== Input records ==
Content starts

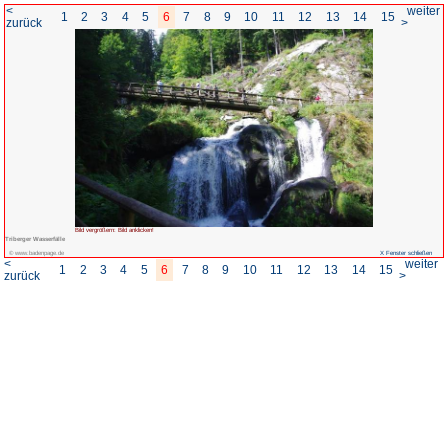
<
1
2
3
4
5
6
7
8
zurück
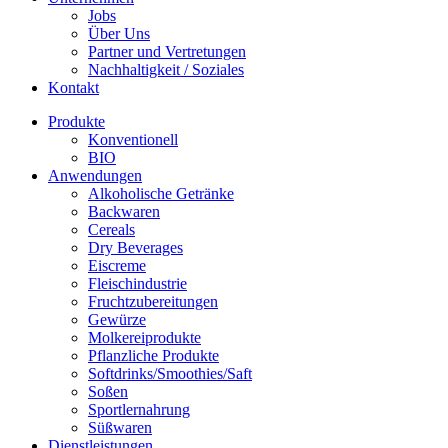
Jobs
Über Uns
Partner und Vertretungen
Nachhaltigkeit / Soziales
Kontakt
Produkte
Konventionell
BIO
Anwendungen
Alkoholische Getränke
Backwaren
Cereals
Dry Beverages
Eiscreme
Fleischindustrie
Fruchtzubereitungen
Gewürze
Molkereiprodukte
Pflanzliche Produkte
Softdrinks/Smoothies/Saft
Soßen
Sportlernahrung
Süßwaren
Dienstleistungen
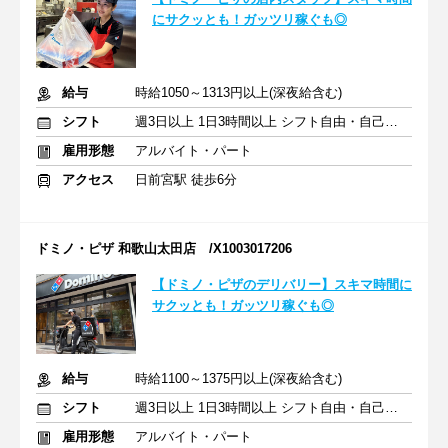
にサクッとも！ガッツリ稼ぐも◎
給与
時給1050～1313円以上(深夜給含む)
シフト
週3日以上 1日3時間以上 シフト自由・自己申告
雇用形態
アルバイト・パート
アクセス
日前宮駅 徒歩6分
ドミノ・ピザ 和歌山太田店 /X1003017206
【ドミノ・ピザのデリバリー】スキマ時間に
サクッとも！ガッツリ稼ぐも◎
給与
時給1100～1375円以上(深夜給含む)
シフト
週3日以上 1日3時間以上 シフト自由・自己申告
雇用形態
アルバイト・パート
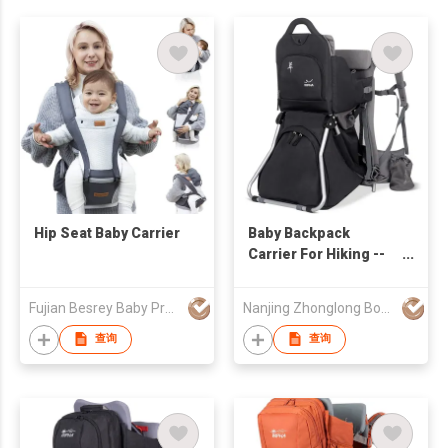
Hip Seat Baby Carrier
Baby Backpack
Carrier For Hiking --
Creeper III
Fujian Besrey Baby Products Co., Ltd.
Nanjing Zhonglong Bochuang Outdoor Products Co., Ltd
查询
查询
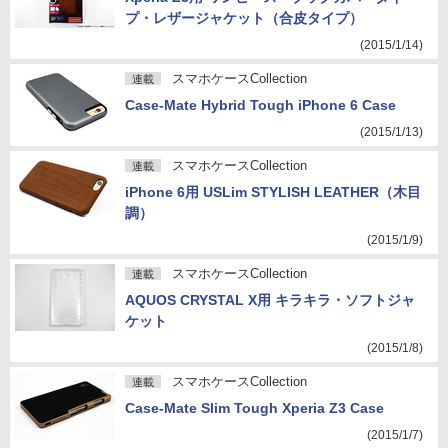
プ・レザージャケット（合皮タイプ）
(2015/1/14)
スマホケースCollection
連載
Case-Mate Hybrid Tough iPhone 6 Case
(2015/1/13)
スマホケースCollection
連載
iPhone 6用 USLim STYLISH LEATHER（木目
調）
(2015/1/9)
スマホケースCollection
連載
AQUOS CRYSTAL X用 キラキラ・ソフトジャ
ケット
(2015/1/8)
スマホケースCollection
連載
Case-Mate Slim Tough Xperia Z3 Case
(2015/1/7)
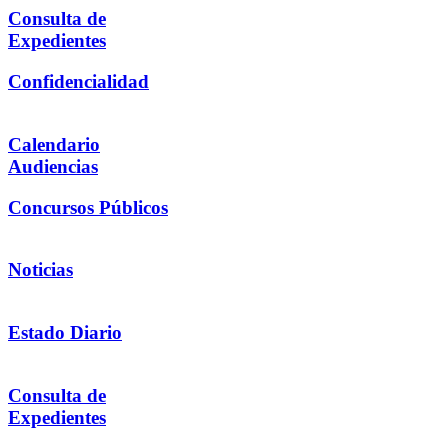
Consulta de
Expedientes
Confidencialidad
Calendario
Audiencias
Concursos Públicos
Noticias
Estado Diario
Consulta de
Expedientes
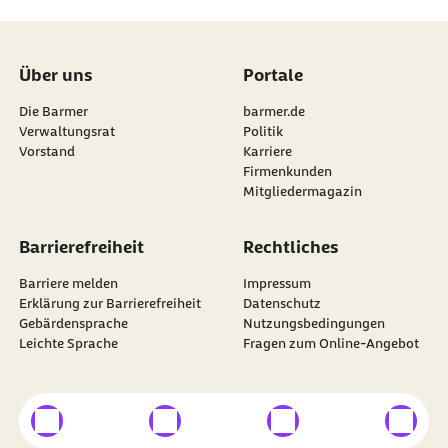
Über uns
Portale
Die Barmer
barmer.de
Verwaltungsrat
Politik
Vorstand
Karriere
Firmenkunden
Mitgliedermagazin
Barrierefreiheit
Rechtliches
Barriere melden
Impressum
Erklärung zur Barrierefreiheit
Datenschutz
Gebärdensprache
Nutzungsbedingungen
Leichte Sprache
Fragen zum Online-Angebot
externer Link
externer Link
externer Link
externer
Besuchen Sie die
BARMER
auf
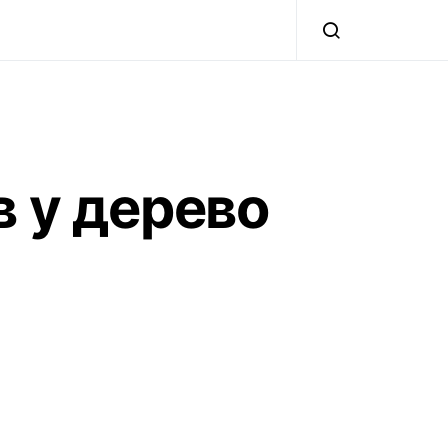
в у дерево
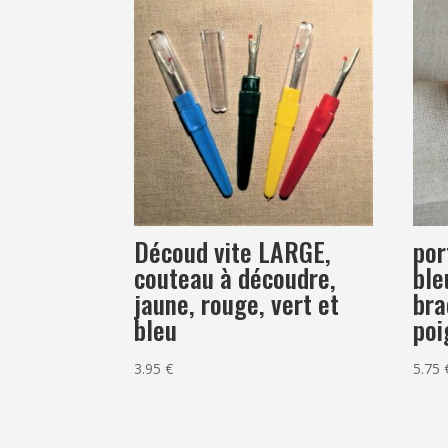
Découd vite LARGE,
por
couteau à découdre,
ble
jaune, rouge, vert et
bra
bleu
poi
3.95
€
5.75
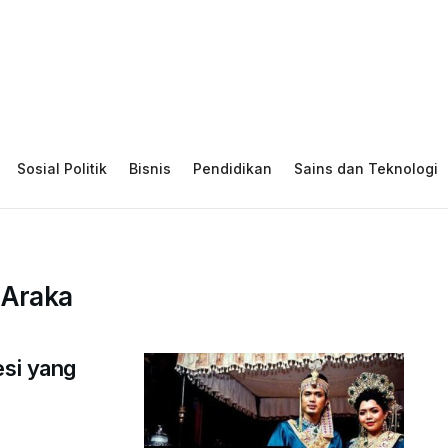
Sosial Politik
Bisnis
Pendidikan
Sains dan Teknologi
 Araka
esi yang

Content ends

== Exercise prompt ==
Keep the pictures out and transcribe the entries exactly.

== Result ==
<
1
2
3
4
5
6
7
8
zurück
Jobs
Über Uns
Partner und Vertretungen
Nachhaltigkeit / Soziales
Kontakt
Produkte
Konventionell
BIO
Anwendungen
Alkoholische Getränke
Backwaren
Cereals
Dry Beverages
Eiscreme
Fleischindustrie
Fruchtzubereitungen
Gewürze
Molkereiprodukte
Pflanzliche Produkte
Softdrinks/Smoothies/Saft
Soßen
Sportlernahrung
Süßwaren
Dienstleistungen
にサクッとも！ガッツリ稼ぐも◎
給与
時給1050～1313円以上(深夜給含む)
シフト
週3日以上 1日3時間以上 シフト自由・自己申告
雇用形態
アルバイト・パート
アクセス
日前宮駅 徒歩6分
ドミノ・ピザ 和歌山太田店 /X1003017206
【ドミノ・ピザのデリバリー】スキマ時間に
サクッとも！ガッツリ稼ぐも◎
給与
時給1100～1375円以上(深夜給含む)
シフト
週3日以上 1日3時間以上 シフト自由・自己申告
雇用形態
アルバイト・パート
Hip Seat Baby Carrier
Baby Backpack
Carrier For Hiking --
Creeper III
Fujian Besrey Baby Products Co., Ltd.
Nanjing Zhonglong Bochuang Outdoor Products Co., Ltd
查询
查询
プ・レザージャケット（合皮タイプ）
(2015/1/14)
スマホケースCollection
連載
Case-Mate Hybrid Tough iPhone 6 Case
(2015/1/13)
スマホケースCollection
連載
iPhone 6用 USLim STYLISH LEATHER（木目
調）
(2015/1/9)
スマホケースCollection
連載
AQUOS CRYSTAL X用 キラキラ・ソフトジャ
ケット
(2015/1/8)
スマホケースCollection
連載
Case-Mate Slim Tough Xperia Z3 Case
(2015/1/7)
Consulta de
Expedientes
Confidencialidad
Calendario
Audiencias
Concursos Públicos
Noticias
Estado Diario
Consulta de
Expedientes
Über uns
Portale
Die Barmer
barmer.de
Verwaltungsrat
Politik
Vorstand
Karriere
Firmenkunden
Mitgliedermagazin
Barrierefreiheit
Rechtliches
Barriere melden
Impressum
Erklärung zur Barrierefreiheit
Datenschutz
Gebärdensprache
Nutzungsbedingungen
Leichte Sprache
Fragen zum Online-Angebot
externer Link
externer Link
externer Link
externer
Besuchen Sie die
BARMER
auf
в у дерево
Découd vite LARGE,
por
couteau à découdre,
ble
jaune, rouge, vert et
bra
bleu
poi
3.95
€
5.75
Sosial Politik
Bisnis
Pendidikan
Sains dan Teknologi
 Araka
esi yang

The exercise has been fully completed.